En zo geschiedde. Tiger (192 min.) werd een legende in zijn sport. Een merk ook, van zo’n honderd miljoen dollar per jaar. En een ideale schoonzoon. Totdat de zeepbel vakkundig werd doorgeprikt. Volgens deze meeslepende biografie kwam de ommekeer na het overlijden van zijn vader, die in Tiger een soort kruising tussen Mahatma Gandhi en Nelson Mandela zag, en de brave huisvader een ongezonde voorliefde ontwikkelde voor wilde avonturen in Sin City, Las Vegas. Seks als pijnbestrijding, aldus zijn biograaf Armen Keteyian. Dat ene adagio – what happens in Vegas, stays in Vegas – zou alleen niet opgaan voor Tiger Woods. Zijn wilde escapades haalden hem uiteindelijk aan alle kanten in.

In het eerste deel van dit tweeluik schetsen de filmmakers Matthew Heineman en Matthew Hamachek met pakkend beeldmateriaal van de ene na de andere golftriomf en interviews met z’n vrienden, kleuterjuf, eerste vriendin, concurrenten, marketeers en vaste caddie de opmars van de Amerikaanse ‘golfrobot’. In deel 2 tekenen ze vervolgens met biografen, sportjournalisten en z’n bekendste maîtresse Rachel Uchitel diens dubbelleven en ondergang op. Waarna er op de valreep, zoals in een echte Hollywood-evergreen, toch nog een wederopstanding volgt.

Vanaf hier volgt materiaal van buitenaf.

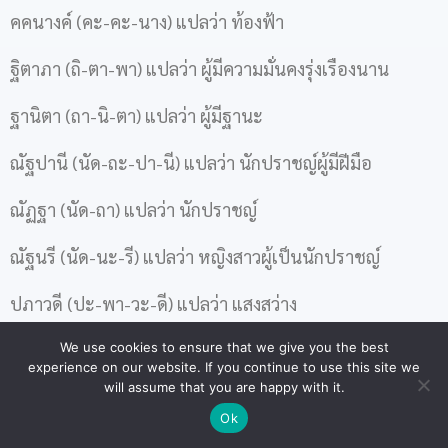
คคนางค์ (คะ-คะ-นาง) แปลว่า ท้องฟ้า
ฐิตาภา (ถิ-ตา-พา) แปลว่า ผู้มีความมั่นคงรุ่งเรืองนาน
ฐานิตา (ถา-นิ-ตา) แปลว่า ผู้มีฐานะ
ณัฐปานี (นัด-ถะ-ปา-นี) แปลว่า นักปราชญ์ผู้มีฝีมือ
ณัฏฐา (นัด-ถา) แปลว่า นักปราชญ์
ณัฐนรี (นัด-นะ-รี) แปลว่า หญิงสาวผู้เป็นนักปราชญ์
ปภาวดี (ปะ-พา-วะ-ดี) แปลว่า แสงสว่าง
ฝนสุดา (ฝน-สุ-ดา) แปลว่า หญิงสาวที่มาช่วงฝนตก
We use cookies to ensure that we give you the best
experience on our website. If you continue to use this site we
will assume that you are happy with it.
พรทิพา (พอน-ทิ-พา) แปลว่า กลางวันอันประเสริฐ
Ok
พิมพ์ทอง (พิม-ทอง) แปลว่า ผู้มีรูปงามดังทอง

Dit is nu eenmaal een klassiek verhaal over een held, die eerst zonder voorbehoud op het schild wordt gehesen en er daarna en plein publique vanaf sodemietert – of vanaf wordt geduwd. Gadegeslagen door talkshowgasten met ferme meningen, comedians met gemakkelijke grappen en bobo’s die niet weten hoe snel ze afstand van hem, de zwarte jongen in de witte wereld, moeten nemen. In dat opzicht is Tiger tevens een nauwelijks verhulde aanklacht tegen de celebritycultuur, die de protagonist bijna de kop heeft gekost. Opgevreten door zijn eigen populariteit.

En deze tweedelige docu is tenslotte ook nog het aangrijpende relaas van een jongetje dat roofbouw op zijn lijf en persoonlijkheid pleegt om de droom van zijn ouders, vader Earl in het bijzonder, te verwezenlijken. Want Nike mocht voor hem dan de slogan ‘winning takes care of everything’ hebben bedacht, Tiger Woods werd er te langen leste op hardhandige wijze mee geconfronteerd dat zo’n uitgangspunt alleen verliezers kon opleveren.